What I don't understand -- forgive me, Brad DeLong -- is the argument for keeping Geithner much beyond this point. It's true that whoever served in that chair during the worst of the banking crisis is going to be a compromised figure. That makes the public service they provided all the more laudable, and all the more valuable. History will likely judge Geithner very well. But he's a less effective official today because he has so little public credibility. Just as you needed someone who was willing to be unpopular to do the unpopular things, you might well need someone popular who can manage the transition to doing the popular things.Really? I can't find any direct questions about Geithner's popularity or lack thereof, but my guess is that few Americans have any idea who Tim Geithner is, let alone dislike him.
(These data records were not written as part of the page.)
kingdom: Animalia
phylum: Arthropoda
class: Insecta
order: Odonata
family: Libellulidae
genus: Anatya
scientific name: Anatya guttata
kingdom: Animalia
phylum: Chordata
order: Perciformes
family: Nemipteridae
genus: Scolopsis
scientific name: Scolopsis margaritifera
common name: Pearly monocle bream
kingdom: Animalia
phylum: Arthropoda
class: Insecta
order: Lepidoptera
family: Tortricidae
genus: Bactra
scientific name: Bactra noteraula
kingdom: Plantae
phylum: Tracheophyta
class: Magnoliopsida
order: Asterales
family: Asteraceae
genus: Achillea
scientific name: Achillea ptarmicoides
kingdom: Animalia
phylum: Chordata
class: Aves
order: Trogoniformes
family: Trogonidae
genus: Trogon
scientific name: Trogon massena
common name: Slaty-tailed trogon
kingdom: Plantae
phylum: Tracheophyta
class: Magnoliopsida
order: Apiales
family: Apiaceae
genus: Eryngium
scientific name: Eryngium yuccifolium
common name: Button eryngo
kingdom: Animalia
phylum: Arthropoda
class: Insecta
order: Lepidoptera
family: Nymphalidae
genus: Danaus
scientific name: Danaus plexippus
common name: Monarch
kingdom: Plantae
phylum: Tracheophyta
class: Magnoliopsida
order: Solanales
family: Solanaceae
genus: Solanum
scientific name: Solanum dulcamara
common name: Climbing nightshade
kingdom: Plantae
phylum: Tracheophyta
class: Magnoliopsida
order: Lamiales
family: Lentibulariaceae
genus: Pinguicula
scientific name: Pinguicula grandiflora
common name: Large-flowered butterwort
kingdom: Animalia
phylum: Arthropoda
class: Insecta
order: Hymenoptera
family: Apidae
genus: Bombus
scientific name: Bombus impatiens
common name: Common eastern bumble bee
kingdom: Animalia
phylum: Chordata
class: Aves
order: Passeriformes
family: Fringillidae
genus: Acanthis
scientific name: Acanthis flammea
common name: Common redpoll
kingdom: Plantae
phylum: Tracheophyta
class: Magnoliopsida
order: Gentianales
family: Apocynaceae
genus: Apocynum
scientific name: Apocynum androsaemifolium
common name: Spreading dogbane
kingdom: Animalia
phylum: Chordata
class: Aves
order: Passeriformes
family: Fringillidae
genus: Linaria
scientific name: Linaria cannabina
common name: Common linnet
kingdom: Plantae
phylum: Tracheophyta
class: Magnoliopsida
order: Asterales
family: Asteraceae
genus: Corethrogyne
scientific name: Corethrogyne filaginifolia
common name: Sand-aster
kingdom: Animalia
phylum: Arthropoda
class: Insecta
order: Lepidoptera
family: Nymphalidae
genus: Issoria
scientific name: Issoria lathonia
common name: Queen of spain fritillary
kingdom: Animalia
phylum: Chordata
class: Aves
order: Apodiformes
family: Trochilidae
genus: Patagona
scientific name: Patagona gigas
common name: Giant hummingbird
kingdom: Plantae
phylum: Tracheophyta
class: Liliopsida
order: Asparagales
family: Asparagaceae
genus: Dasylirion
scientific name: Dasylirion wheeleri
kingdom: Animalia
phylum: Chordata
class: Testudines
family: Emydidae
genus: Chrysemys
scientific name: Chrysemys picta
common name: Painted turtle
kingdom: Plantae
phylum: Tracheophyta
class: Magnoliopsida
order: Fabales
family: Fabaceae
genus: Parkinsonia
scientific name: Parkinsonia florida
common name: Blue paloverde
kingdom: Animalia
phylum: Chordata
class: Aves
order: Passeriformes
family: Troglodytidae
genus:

Now, it's true that Americans will report a negative feeling about "bailouts," but I'd be surprised if very many people associate bailouts with Geithner in particular.
Now, high-information, very attentive Americans certainly know who Geithner is. Only a minority of them are relevant to the question of Geithner's compromised popularity, however. Republicans, remember, are going to oppose any Obama Treasury Secretary, while moderate Democrats and blind Obama supporters are probably happy with Geithner right now. That leaves one group, the critical left. They don't like Geithner...but are they really likely to support any plausible replacement?
More to the point: does it really matter if people don't like the Treasury Secretary? I don't think so. It does matter if elites (on Wall Streat, at the Fed, in Congress) trust the Secretary of the Treasury. If he loses their confidence, then he would have to go. But even there, I don't think they need to like him. And of course it matters a lot if Obama himself loses confidence in Geithner, but that's not what Ezra is talking about.
On the more broad question of whether letting Geithner go would help or hurt Obama's popularity, to the extent that it would matter at all I think it would hurt. Even if it's true that some of the things that Obama did in his first year on the economy are to remain unpopular, it seems to me that it would not be in Obama's interest to portray those things as mistakes. Keeping the team that put the plan together sends the message that what he did was unpopular but necessary; letting them go implies that he was going in the wrong direction. Again, I don't think this sort of thing has nearly as much importance as, well, whether the policies actually work or not, but to the extent it matters for public relations purposes, I'd say the thing to do is to keep the economic team intact.